The government is making several changes relating to family migration:
* Migrants will only be allowed to bring their spouse, registered partner and minor children to the Netherlands. With this measure, the government hopes to discourage migrants from marrying solely in order to obtain a residence permit. For couples who are legally prevented from marrying abroad, such as same-sex couples, a marriage visa will be introduced, opening up the possibility for them to marry in the Netherlands.
* A migrant must have been in the Netherlands for one year before his or her partner can be admitted to the country. This is to ensure that migrants who want their partners to join them have already gone through the process of civic integration;
* If a marriage breaks down after family reunification, the partner cannot obtain an independent continued residence permit unless the marriage lasted for at least five years. If it breaks down within five years, the partner must return to the country of origin. This measure is intended to prevent sham marriages.
Illegal residence in the Netherlands to be made a criminal offence
The government is making illegal residence in the Netherlands a criminal offence. In the future, aliens who have entered the Netherlands illegally and who have not left the country again (or have not done so by the set time limit) will be committing a criminal offence. In this connection, the government is taking the following measures:Illegal residence in the Netherlands will be classified as a minor offence.
* Persons living in the Netherlands illegally may be sentenced to a maximum of four months’ imprisonment or a fine of €3,800. Unpaid fines will remain in force for four years.

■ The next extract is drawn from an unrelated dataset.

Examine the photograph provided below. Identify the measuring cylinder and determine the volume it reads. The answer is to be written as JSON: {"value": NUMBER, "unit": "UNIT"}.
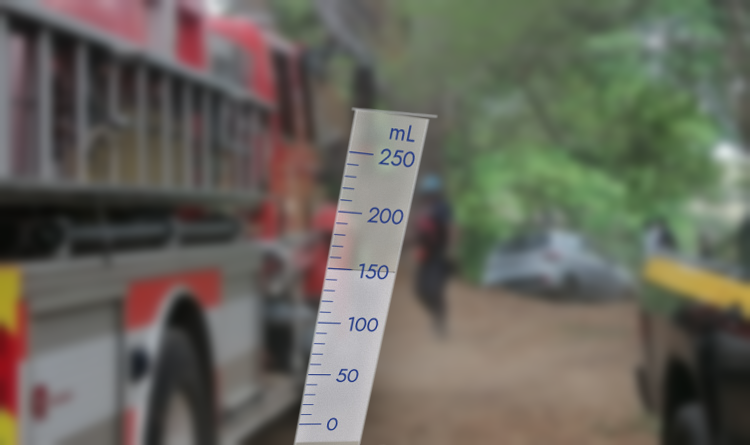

* Criminal liability is confined to illegal residents who are over the age of majority. Children are dependent on their parents for residence in the Netherlands and the government therefore considers that they cannot be held responsible in this regard.

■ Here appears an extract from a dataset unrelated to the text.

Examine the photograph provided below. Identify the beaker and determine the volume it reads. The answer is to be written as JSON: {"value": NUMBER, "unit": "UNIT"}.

* Being an accessory to illegal residence, for example by providing illegal immigrants with accommodation or food in very cold weather, will not be an offence.

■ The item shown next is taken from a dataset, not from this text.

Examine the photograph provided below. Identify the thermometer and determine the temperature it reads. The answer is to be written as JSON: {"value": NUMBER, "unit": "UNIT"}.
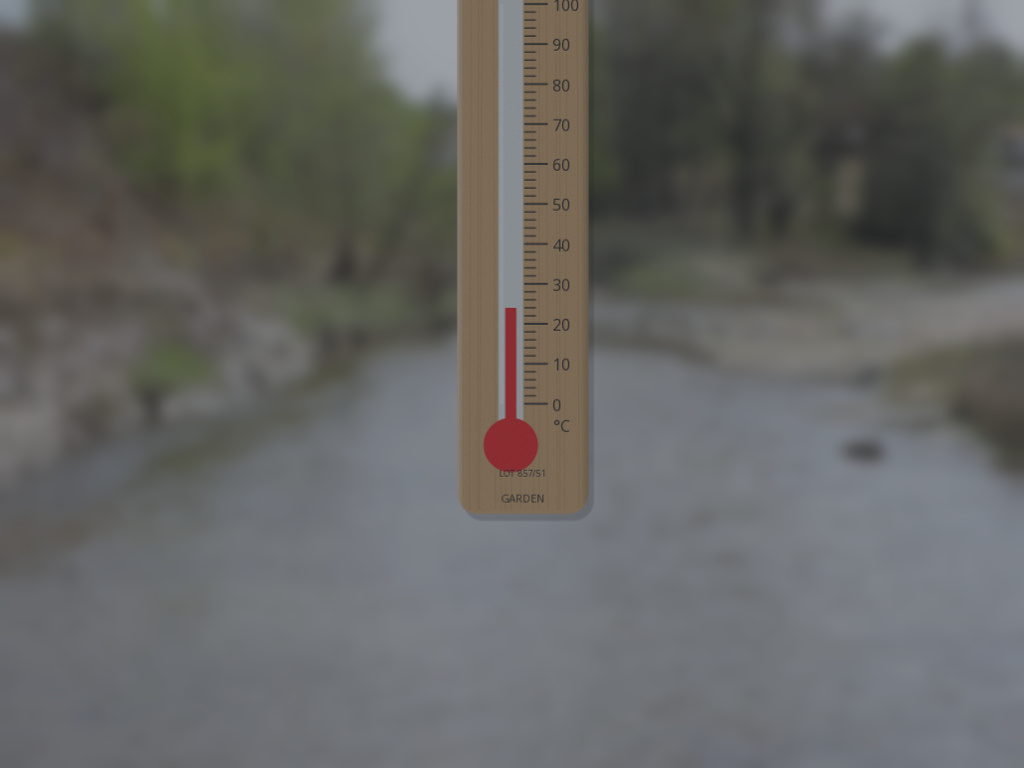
{"value": 24, "unit": "°C"}
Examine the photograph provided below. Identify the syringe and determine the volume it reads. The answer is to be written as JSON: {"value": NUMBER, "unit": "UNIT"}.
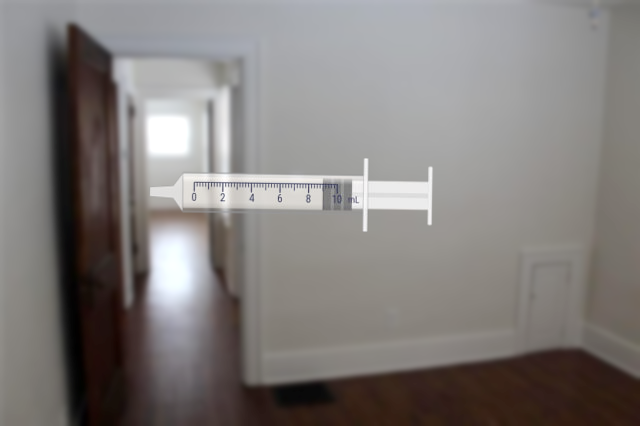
{"value": 9, "unit": "mL"}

* Anyone guilty of human trafficking or employing illegal residents may be prosecuted.
Stricter rules for ‘returning migrants’ settling in the Netherlands
In the future, the following groups too will have to obtain an MVV while still abroad before they can enter the Netherlands and apply for a residence permit:
* foreign citizens who as children resided lawfully in the Netherlands for five years;
* returning migrants who are eligible to return to the Netherlands.
Expulsion after conviction
A forein citizen who commits a criminal offence may be expelled from the Netherlands. A ‘sliding scale’ is used when withdrawing a residence permit. The longer a foreign citizen has lived in the Netherlands, the more serious the crime must be before his residence permit is withdrawn. The government is taking the following measures in this connection:
* the length of the prison sentence on the basis of which a residence permit can be withdrawn will be reduced. The decision to expel can thus be taken at an earlier stage;
* new rules will make it possible to expel a foreign citizen who is sentenced to prison in the first three years of residence in the Netherlands;
* it will now be possible to withdraw the residence permit of a foreign citizen who has had three convictions within a period of three years;
* the time limit attached to the sliding scale will be abolished. This means that even after a foreign citizen has lived in the Netherlands for over ten years, he can still be expelled if he commits a very serious offence.
Housing for residence permit holders
Asylum seekers who are issued with a residence permit in one of the country’s reception centres must start taking part in Dutch society as quickly as possible. The first step is to obtain housing within a municipality. Under the terms of the Housing Allocation Act, all municipal authorities will have a legal obligation to house refugees and receive allocation targets every six months.